Ray Dalio says cash is not a safe place right now despite heightened market volatility

Ray Dalio says cash is not a safe place right now despite heightened market volatility

Bridgewater Associates’ Ray Dalio stood by his perception that cash is not the place to be despite the volatility within the markets triggered by the brand new omicron Covid variant.

“Cash is not a safe investment, is not a safe place because it will be taxed by inflation,” the founding father of the world’s largest hedge fund stated Tuesday on CNBC’s “Squawk Box.”

Throughout turbulent instances, it is also necessary to be in a safe, well-balanced portfolio, the billionaire investor stated.

“You can reduce your risk without reducing your returns. You will not market-time this. Even if you were a great market timer, the things that are happening can change the world, so it changes what could be priced into the market,” Dalio stated.

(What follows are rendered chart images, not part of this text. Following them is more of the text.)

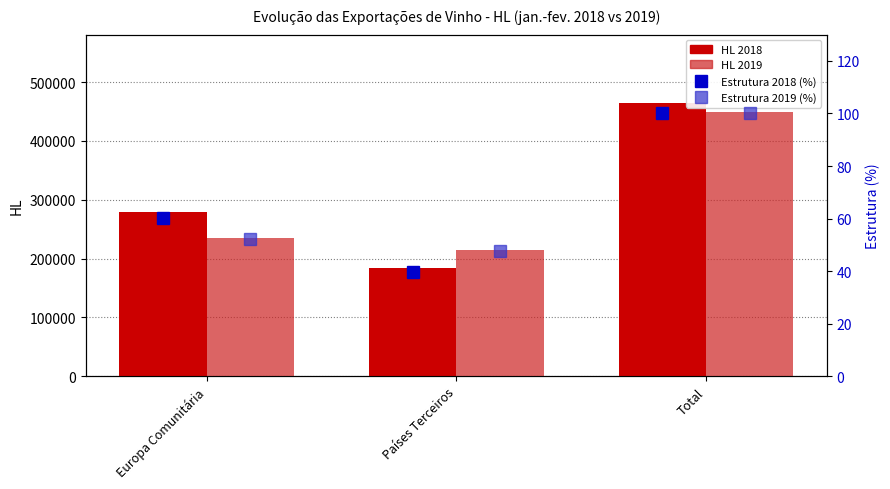

What is the difference between the HL 2019 values at Europa Comunitária and Países Terceiros?

20093.9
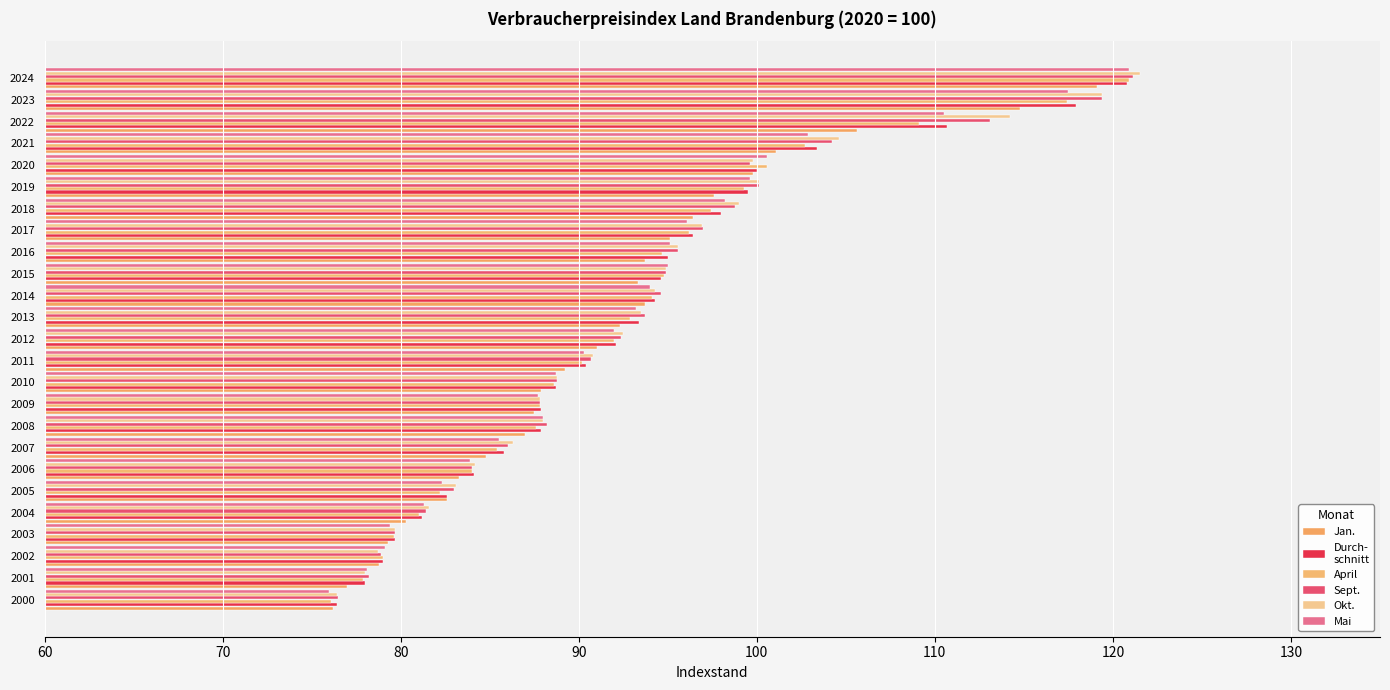

How many distinct data groups are displayed?

6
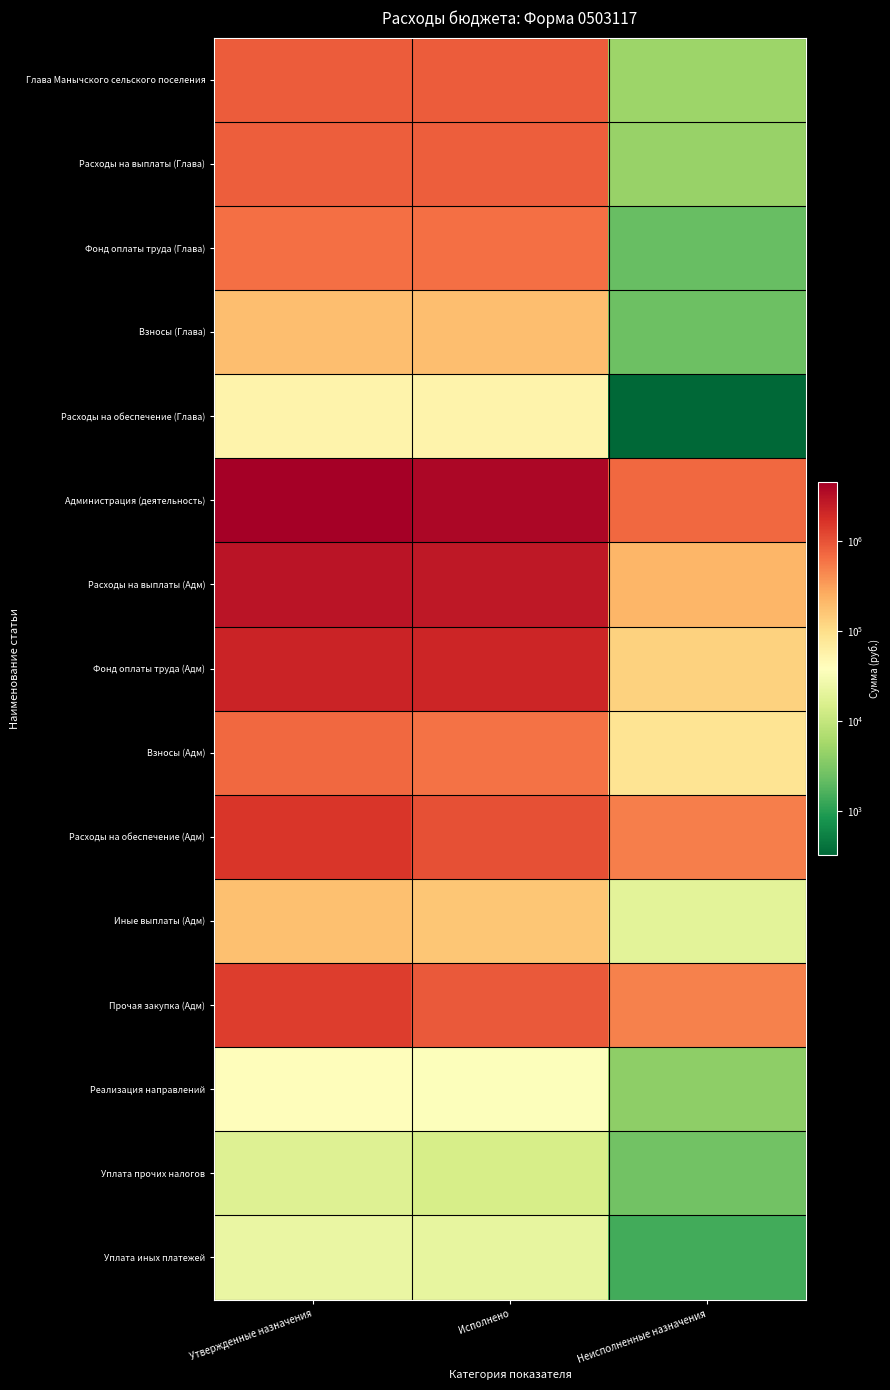

At which category is the sum across all series the highest?

Утвержденные назначения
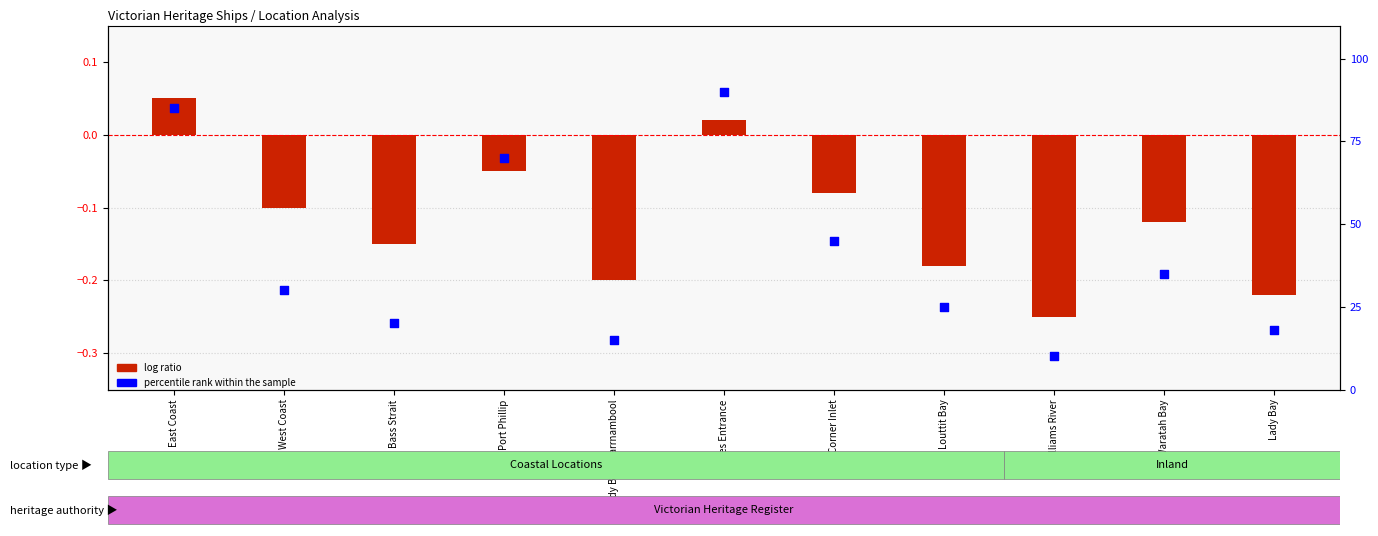

What is the total value across all series at Lakes Entrance?

90.0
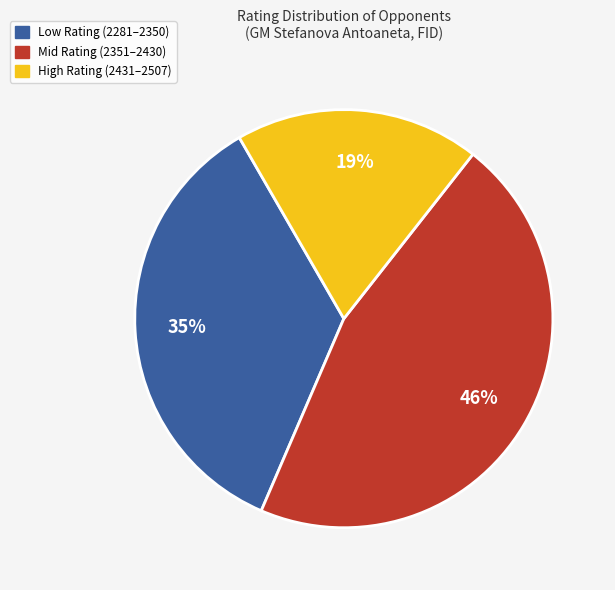

Is the sum of Low Rating (2281–2350) and Mid Rating (2351–2430) greater than half?

Yes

The omicron Covid pressure, first recognized in South Africa, rattled the inventory market on Black Friday after the World Well being Group labeled it a “variant of concern.” The Dow Jones Industrial Common slid 900 factors Friday to endure its worst day since October 2020. Inventory futures indicated one other massive down day following a rebound on Wall Road Monday as buyers monitored the continued well being disaster.

The inventory market rebounded swiftly from the pandemic backside in March 2020 because of the huge fiscal and financial stimulus measured that the federal government and the Federal Reserve orchestrated to assist the economic system. Nonetheless, the surplus cash provide within the system might create sure financial and political issues, Dalio stated.

“You can’t raise living standards by raising the amount of money in credit in the system because that’s just more money chasing the same amount of goods,” he stated. “It will affect financial markets in the ways we’ve seen and it will affect inflation rate. It won’t raise living standards in an important way. As inflation then begins to bite, it has political consequences.”

A key inflation gauge spiked in October, accelerating at its quickest tempo because the early Nineteen Nineties, in keeping with costs for private consumption expenditures excluding meals and power, a measure intently adopted by Fed policymakers.

The central financial institution has been wrestling with inflation that has been extra aggressive and chronic than they’d anticipated. Officers have stated they consider inflation is on the level the place they’ll begin steadily decreasing the quantity of month-to-month stimulus they’re offering by way of bond purchases.

“What we are seeing happen has played out many, many times in history; it’s like watching the movie over again,” Dalio stated.